Charity tax change risks undermining vital breast cancer support
Breast Cancer Foundation NZ is deeply concerned a change to charity tax rules announced in last week’s Budget could reduce major charitable giving at a time when demand for its life-saving programmes continues to grow.
Currently, people who donate to charities can claim back up to a third of their donation through a tax credit, with no upper limit on the amount that qualifies. The new policy says tax credits will be capped at donations of $100,000 per year meaning donations above that threshold will no longer qualify for additional tax credits.
Ah-Leen Rayner, chief executive of Breast Cancer Foundation NZ, says the cap risks unintentionally weakening the charity’s ability to deliver essential services to the people who rely on them most.
“Charities are already operating in an increasingly challenging environment, with rising demand for support and growing pressure on fundraising. Any move that reduces our ability to generate sustainable income risks impacting the people and communities who depend on these services every day,” Ah-Leen says.

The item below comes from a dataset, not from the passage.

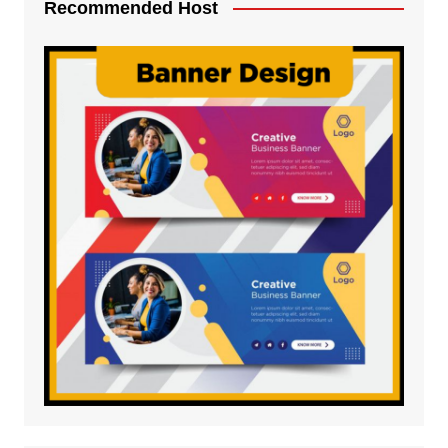
Recommended Host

“This year’s Budget offered little new support for people affected by breast cancer, meaning charities like ours will continue facing increasing pressure to help fill gaps in the health system. Every dollar lost from charitable giving is a dollar not spent on patient support, education, research and advocacy.
“Philanthropy makes an enormous contribution to our society, funding research, supporting vulnerable communities and strengthening the health system. Large donations help charities to deliver long-term programmes and services that simply wouldn’t exist otherwise. We should be encouraging generosity and making it easier for people to give.
“Reducing charities’ financial resilience won’t remove the need for charity services, it risks making them harder to deliver and could ultimately place even greater pressure on the health system.”
Breast Cancer Foundation NZ is also concerned this change appears to have been announced without meaningful consultation with the charitable sector or a clear evidence base showing what impact it could have on philanthropic giving in New Zealand.
“Before a change of this scale is implemented, we’d urge the Government to work closely with charities and philanthropy experts to fully understand the potential consequences for the communities and services that rely on charitable support,” Ah-Leen adds.